(Collected data entries)
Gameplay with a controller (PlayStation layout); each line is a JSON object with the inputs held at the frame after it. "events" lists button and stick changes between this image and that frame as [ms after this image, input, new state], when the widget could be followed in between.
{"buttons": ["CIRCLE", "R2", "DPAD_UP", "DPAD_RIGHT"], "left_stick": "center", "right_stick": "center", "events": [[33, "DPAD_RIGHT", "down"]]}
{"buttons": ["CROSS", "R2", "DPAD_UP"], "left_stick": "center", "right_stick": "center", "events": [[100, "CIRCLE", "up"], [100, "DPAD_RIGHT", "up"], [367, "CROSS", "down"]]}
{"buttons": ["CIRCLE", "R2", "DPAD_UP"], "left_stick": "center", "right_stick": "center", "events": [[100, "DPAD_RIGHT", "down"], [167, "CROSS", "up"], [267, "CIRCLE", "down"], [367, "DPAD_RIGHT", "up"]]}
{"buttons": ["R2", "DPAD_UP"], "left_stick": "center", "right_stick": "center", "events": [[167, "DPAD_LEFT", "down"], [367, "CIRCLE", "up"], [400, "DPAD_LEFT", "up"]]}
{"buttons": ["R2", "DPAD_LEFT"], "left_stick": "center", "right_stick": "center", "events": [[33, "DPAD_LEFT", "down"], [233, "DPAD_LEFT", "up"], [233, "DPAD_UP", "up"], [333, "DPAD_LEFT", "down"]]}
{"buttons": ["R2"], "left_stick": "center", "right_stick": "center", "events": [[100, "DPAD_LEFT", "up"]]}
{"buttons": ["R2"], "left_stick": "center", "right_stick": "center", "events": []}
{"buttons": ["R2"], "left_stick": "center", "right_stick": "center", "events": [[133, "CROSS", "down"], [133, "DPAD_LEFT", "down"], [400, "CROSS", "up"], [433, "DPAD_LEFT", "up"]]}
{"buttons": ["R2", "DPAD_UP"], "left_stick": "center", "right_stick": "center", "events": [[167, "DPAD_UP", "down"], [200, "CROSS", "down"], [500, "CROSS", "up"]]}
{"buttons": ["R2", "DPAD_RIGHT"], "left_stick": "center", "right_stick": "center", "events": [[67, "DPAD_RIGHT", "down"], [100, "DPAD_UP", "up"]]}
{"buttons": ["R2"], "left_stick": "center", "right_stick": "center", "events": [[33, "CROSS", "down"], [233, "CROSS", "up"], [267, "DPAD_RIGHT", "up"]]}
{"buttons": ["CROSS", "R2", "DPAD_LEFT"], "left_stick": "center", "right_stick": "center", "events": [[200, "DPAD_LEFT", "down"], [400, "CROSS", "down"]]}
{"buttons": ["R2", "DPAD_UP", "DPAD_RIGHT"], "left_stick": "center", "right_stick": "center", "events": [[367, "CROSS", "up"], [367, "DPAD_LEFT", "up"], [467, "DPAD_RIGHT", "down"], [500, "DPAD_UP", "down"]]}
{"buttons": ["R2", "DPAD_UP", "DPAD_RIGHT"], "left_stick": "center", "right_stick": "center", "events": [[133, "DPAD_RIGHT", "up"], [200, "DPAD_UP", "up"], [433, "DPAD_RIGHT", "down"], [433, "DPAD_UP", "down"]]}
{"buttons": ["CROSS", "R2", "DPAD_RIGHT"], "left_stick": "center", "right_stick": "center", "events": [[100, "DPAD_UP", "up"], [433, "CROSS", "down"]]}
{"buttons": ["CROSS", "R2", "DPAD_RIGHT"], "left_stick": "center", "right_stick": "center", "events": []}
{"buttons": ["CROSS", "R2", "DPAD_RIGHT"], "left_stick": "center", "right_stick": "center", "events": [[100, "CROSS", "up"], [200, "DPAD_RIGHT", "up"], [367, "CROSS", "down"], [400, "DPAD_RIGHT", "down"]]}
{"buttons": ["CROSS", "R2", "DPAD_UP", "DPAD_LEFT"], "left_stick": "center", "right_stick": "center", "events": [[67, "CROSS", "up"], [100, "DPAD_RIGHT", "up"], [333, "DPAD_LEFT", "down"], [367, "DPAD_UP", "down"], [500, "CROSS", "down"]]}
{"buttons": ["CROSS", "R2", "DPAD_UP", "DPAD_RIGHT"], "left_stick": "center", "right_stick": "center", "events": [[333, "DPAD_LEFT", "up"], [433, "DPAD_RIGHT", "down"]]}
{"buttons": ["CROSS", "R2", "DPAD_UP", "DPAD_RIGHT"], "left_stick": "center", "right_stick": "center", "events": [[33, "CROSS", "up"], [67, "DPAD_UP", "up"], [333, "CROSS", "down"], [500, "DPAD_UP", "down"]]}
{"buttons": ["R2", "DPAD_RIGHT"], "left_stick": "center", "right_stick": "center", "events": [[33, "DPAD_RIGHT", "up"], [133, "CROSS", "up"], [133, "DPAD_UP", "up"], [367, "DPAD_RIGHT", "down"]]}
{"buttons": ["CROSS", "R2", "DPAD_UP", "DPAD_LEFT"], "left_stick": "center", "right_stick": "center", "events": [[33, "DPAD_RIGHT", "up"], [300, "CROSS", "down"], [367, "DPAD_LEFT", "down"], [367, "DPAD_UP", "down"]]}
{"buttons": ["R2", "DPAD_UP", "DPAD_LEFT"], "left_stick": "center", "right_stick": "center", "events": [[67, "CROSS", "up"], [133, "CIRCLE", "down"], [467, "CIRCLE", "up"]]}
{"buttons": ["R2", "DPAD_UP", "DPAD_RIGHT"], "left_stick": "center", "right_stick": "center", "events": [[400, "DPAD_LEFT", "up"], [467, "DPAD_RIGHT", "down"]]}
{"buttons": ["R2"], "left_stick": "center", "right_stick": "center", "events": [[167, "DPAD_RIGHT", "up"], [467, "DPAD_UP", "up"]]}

> **Aim of the task**: Pull out the lines above in which the word "CIRCLE" appears.

> **Written reply**:
{"buttons": ["CIRCLE", "R2", "DPAD_UP", "DPAD_RIGHT"], "left_stick": "center", "right_stick": "center", "events": [[33, "DPAD_RIGHT", "down"]]}
{"buttons": ["CROSS", "R2", "DPAD_UP"], "left_stick": "center", "right_stick": "center", "events": [[100, "CIRCLE", "up"], [100, "DPAD_RIGHT", "up"], [367, "CROSS", "down"]]}
{"buttons": ["CIRCLE", "R2", "DPAD_UP"], "left_stick": "center", "right_stick": "center", "events": [[100, "DPAD_RIGHT", "down"], [167, "CROSS", "up"], [267, "CIRCLE", "down"], [367, "DPAD_RIGHT", "up"]]}
{"buttons": ["R2", "DPAD_UP"], "left_stick": "center", "right_stick": "center", "events": [[167, "DPAD_LEFT", "down"], [367, "CIRCLE", "up"], [400, "DPAD_LEFT", "up"]]}
{"buttons": ["R2", "DPAD_UP", "DPAD_LEFT"], "left_stick": "center", "right_stick": "center", "events": [[67, "CROSS", "up"], [133, "CIRCLE", "down"], [467, "CIRCLE", "up"]]}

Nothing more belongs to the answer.